Problem:
The answer must consist of every line from the entries that holds the word "expression".

—————

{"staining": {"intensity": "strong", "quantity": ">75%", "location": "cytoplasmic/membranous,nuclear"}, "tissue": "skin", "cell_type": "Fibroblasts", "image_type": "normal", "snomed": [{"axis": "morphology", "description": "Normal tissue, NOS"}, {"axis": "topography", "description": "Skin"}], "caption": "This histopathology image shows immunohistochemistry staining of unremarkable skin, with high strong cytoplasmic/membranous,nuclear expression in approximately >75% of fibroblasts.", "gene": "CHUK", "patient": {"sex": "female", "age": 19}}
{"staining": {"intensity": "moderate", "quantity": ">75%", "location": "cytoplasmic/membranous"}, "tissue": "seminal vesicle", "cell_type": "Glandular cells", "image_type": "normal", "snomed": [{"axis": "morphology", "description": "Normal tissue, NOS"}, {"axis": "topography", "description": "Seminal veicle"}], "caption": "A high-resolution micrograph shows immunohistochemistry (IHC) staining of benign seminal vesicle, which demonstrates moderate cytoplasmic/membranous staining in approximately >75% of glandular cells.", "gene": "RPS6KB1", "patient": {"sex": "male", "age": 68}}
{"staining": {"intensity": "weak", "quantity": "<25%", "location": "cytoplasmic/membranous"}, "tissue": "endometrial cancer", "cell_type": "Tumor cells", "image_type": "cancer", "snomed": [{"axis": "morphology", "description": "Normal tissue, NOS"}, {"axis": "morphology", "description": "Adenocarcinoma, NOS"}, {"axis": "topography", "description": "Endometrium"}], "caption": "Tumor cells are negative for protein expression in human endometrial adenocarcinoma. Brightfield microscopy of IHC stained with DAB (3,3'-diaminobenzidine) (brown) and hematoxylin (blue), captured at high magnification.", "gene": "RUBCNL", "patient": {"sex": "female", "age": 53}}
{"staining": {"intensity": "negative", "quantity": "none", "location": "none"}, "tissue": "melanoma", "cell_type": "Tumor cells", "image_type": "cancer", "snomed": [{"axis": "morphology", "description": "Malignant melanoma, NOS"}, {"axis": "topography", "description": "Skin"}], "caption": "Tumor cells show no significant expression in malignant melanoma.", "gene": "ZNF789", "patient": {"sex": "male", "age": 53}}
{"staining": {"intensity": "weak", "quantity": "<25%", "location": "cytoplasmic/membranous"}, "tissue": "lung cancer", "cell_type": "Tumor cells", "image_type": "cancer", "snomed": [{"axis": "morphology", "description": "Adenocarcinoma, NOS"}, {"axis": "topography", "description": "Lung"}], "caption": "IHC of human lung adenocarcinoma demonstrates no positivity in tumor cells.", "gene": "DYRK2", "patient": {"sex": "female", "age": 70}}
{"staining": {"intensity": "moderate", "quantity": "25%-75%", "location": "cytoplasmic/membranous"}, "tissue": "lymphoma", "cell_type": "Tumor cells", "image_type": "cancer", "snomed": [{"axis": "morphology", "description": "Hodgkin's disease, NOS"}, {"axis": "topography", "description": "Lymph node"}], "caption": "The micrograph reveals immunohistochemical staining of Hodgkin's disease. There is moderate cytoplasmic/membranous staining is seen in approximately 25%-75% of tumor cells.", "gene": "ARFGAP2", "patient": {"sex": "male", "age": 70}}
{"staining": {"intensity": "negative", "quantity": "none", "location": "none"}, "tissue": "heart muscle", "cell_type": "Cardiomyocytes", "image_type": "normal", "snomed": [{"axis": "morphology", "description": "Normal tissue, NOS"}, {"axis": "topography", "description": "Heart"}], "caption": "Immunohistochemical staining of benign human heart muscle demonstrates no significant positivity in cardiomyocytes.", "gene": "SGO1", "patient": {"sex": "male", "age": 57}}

—————

Problem solution:
{"staining": {"intensity": "strong", "quantity": ">75%", "location": "cytoplasmic/membranous,nuclear"}, "tissue": "skin", "cell_type": "Fibroblasts", "image_type": "normal", "snomed": [{"axis": "morphology", "description": "Normal tissue, NOS"}, {"axis": "topography", "description": "Skin"}], "caption": "This histopathology image shows immunohistochemistry staining of unremarkable skin, with high strong cytoplasmic/membranous,nuclear expression in approximately >75% of fibroblasts.", "gene": "CHUK", "patient": {"sex": "female", "age": 19}}
{"staining": {"intensity": "weak", "quantity": "<25%", "location": "cytoplasmic/membranous"}, "tissue": "endometrial cancer", "cell_type": "Tumor cells", "image_type": "cancer", "snomed": [{"axis": "morphology", "description": "Normal tissue, NOS"}, {"axis": "morphology", "description": "Adenocarcinoma, NOS"}, {"axis": "topography", "description": "Endometrium"}], "caption": "Tumor cells are negative for protein expression in human endometrial adenocarcinoma. Brightfield microscopy of IHC stained with DAB (3,3'-diaminobenzidine) (brown) and hematoxylin (blue), captured at high magnification.", "gene": "RUBCNL", "patient": {"sex": "female", "age": 53}}
{"staining": {"intensity": "negative", "quantity": "none", "location": "none"}, "tissue": "melanoma", "cell_type": "Tumor cells", "image_type": "cancer", "snomed": [{"axis": "morphology", "description": "Malignant melanoma, NOS"}, {"axis": "topography", "description": "Skin"}], "caption": "Tumor cells show no significant expression in malignant melanoma.", "gene": "ZNF789", "patient": {"sex": "male", "age": 53}}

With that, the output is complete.